Mailing List Archive: Benchmarking a 'no-snails' world (was: Re: PSC #049 2022-01-07)

Benchmarking a 'no-snails' world (was: Re: PSC #049 2022-01-07)

Jan 17, 2022, 10:28 AM

Post #1 of 8 (391 views)

TL;DR: benchmarks demonstrate no performance gain is possible.

On Mon, 17 Jan 2022 09:55:34 -0500
Felipe Gasper <felipe@felipegasper.com> wrote:

> > 1) leaving @_ untouched when calling a signatured-sub (i.e. it is
> > still the @_ of the caller).
> >
> > This will have a significant performance boost, especially when
> > calling small stub functions like accessors. At the moment perl has
> > to do the equivalent of
...
> The points heretofore raised in response to this seem to be:
>
> 1) There is no viable branch currently that implements leaving @_
> untouched.
>
> 2) The performance gain has yet to be shown.
>
> I’d love to help in either of these regards, but I lack the knowledge
> to assist with #1, and #2 can’t happen without the former.

Taking a slightly-edited version of rjbs's example code from elsewhere
I get the following benchmarks on my machine. Each test was performed
several times and I tried to ignore ones that showed weird timing skew
(probably from background noise of my laptop doing other things at the
time), and have tried to select a "typical" example.

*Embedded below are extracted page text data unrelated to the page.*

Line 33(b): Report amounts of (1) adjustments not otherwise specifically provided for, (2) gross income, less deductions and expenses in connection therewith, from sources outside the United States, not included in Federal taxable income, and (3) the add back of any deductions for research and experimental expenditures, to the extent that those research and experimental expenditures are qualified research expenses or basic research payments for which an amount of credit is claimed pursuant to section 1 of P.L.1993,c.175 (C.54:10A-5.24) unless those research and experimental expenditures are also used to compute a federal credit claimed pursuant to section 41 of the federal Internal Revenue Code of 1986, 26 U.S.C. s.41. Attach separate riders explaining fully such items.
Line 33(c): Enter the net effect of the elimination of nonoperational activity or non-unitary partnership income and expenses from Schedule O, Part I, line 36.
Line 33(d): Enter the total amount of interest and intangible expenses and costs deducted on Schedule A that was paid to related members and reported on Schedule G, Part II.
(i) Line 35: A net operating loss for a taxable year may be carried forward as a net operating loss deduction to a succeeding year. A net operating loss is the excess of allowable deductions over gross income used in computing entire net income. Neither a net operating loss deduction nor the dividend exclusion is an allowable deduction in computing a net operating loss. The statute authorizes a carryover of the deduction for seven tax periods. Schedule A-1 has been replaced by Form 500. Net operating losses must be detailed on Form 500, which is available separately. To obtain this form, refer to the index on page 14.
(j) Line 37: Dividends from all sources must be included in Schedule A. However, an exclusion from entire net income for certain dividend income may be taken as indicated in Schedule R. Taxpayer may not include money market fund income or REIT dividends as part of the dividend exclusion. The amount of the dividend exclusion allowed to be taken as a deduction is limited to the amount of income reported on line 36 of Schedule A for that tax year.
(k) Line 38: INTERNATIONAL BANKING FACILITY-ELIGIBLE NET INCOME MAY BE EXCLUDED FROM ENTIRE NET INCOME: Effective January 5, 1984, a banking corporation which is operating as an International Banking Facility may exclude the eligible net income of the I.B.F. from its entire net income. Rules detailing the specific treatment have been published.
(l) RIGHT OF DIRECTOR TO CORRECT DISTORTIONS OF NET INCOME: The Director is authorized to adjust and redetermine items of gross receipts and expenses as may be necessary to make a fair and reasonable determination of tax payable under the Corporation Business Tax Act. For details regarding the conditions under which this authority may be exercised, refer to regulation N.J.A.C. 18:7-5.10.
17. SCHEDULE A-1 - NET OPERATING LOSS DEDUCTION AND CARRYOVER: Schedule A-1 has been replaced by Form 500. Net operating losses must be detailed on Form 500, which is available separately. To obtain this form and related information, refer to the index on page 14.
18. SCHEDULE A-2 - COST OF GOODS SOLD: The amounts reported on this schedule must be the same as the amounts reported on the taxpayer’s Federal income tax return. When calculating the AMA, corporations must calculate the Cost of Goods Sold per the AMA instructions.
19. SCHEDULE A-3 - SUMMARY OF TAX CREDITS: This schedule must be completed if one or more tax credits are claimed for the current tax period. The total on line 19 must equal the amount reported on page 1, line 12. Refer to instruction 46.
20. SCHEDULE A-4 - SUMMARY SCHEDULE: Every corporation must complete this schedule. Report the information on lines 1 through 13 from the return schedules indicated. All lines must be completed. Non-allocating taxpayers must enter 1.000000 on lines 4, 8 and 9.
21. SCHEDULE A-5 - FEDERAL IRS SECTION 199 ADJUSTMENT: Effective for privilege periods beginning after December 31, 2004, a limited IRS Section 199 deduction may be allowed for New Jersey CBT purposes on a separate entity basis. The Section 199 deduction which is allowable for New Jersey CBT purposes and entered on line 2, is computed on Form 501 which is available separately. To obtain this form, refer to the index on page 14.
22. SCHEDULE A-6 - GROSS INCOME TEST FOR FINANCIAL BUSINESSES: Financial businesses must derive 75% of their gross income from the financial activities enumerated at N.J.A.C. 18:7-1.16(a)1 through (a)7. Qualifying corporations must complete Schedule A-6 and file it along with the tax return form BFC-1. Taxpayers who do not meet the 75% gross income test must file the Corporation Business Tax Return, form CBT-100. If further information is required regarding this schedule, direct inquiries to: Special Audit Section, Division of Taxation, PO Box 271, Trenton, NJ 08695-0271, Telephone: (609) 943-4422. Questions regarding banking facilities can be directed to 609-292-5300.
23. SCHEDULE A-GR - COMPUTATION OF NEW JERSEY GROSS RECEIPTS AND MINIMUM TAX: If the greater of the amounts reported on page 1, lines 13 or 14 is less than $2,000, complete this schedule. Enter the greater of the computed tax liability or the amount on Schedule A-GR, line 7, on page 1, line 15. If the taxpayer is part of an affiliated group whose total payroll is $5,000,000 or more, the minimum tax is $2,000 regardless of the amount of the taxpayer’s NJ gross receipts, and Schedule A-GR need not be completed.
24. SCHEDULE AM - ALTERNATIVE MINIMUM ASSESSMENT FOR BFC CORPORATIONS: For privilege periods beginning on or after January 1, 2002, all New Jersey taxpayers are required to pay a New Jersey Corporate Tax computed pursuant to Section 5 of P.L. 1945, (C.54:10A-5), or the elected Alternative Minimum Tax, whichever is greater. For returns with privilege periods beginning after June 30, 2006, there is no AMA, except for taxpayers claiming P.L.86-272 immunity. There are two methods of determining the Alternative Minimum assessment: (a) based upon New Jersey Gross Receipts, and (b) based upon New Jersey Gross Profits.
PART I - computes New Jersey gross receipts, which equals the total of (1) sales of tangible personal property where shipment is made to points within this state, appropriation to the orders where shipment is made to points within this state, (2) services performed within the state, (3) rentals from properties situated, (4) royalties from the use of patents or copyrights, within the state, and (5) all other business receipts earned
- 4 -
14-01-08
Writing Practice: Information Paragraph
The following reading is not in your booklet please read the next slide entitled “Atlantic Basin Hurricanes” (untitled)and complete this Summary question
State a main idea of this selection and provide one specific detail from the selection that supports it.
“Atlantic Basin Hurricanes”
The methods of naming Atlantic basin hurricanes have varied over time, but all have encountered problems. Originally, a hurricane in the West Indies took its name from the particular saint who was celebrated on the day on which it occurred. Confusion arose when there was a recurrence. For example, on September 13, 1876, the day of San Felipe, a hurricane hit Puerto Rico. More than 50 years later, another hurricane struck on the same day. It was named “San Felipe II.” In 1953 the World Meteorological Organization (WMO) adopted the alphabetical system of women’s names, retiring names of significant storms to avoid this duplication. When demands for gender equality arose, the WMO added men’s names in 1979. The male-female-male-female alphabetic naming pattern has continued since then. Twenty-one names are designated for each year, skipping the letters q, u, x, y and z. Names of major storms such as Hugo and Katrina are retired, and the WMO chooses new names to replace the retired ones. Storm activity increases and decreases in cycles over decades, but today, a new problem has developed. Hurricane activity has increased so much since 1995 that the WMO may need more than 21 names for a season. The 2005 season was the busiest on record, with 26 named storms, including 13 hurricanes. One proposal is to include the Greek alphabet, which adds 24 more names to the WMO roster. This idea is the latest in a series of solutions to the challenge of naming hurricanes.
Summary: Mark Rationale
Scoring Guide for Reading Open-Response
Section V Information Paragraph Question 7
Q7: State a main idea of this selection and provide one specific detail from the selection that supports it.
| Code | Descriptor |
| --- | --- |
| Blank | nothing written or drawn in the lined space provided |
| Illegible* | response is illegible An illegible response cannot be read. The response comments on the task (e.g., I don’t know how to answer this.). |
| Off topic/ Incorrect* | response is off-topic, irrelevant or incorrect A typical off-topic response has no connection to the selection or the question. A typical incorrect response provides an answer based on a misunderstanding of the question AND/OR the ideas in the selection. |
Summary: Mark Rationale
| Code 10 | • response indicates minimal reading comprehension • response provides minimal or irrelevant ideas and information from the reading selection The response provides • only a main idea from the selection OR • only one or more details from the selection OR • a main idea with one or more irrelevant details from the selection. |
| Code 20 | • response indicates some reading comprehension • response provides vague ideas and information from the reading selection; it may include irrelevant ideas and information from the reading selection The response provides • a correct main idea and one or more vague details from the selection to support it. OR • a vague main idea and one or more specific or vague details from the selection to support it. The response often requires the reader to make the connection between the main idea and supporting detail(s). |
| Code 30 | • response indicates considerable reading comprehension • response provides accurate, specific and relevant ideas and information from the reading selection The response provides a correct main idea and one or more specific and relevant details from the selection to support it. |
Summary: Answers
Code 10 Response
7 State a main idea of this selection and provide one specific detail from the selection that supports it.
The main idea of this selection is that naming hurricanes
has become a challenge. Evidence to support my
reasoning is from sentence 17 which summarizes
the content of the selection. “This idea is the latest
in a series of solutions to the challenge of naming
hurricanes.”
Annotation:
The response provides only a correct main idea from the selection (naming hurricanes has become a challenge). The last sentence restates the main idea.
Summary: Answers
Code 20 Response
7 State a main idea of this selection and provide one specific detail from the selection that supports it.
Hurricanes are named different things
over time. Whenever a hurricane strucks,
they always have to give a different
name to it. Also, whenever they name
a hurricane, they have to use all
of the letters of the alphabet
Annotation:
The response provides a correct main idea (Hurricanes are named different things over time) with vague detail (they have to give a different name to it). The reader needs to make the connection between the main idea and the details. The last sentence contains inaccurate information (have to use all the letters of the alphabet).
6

The three test functions are:

sub full { die "arity" unless @_ == 1; my ($x) = @_; return $x * $x }
sub bare { my ($x) = @_; return $x * $x }
sub sigs ($x) { return $x * $x }

First, a 5.34.0 release:

$ perl5.34.0 benchmark-entersub.pl
full: 1.6000s
bare: 1.3186s (speedup x1.21)
sigs: 1.4231s (speedup x1.12)

The signatured version is about 12% faster while performing the same
behaviour. The bare version is 21% faster than full, though lacks the
arity check.

Next up, a perl built from my discourage-defav-in-sigsub branch (this
is significantly slower than the release perl above in absolute terms,
because it's an unoptimised debug build; but ignore that):

$ ./perl -Ilib benchmark-entersub.pl
full: 9.0413s
bare: 7.0131s (speedup x1.29)
sigs: 6.4964s (speedup x1.39)

That's more in line with rjbs's original observations - bare is faster
than full (by about 29%) but signatures easily win out here, coming in
at 39% faster (and also being faster than the bare version).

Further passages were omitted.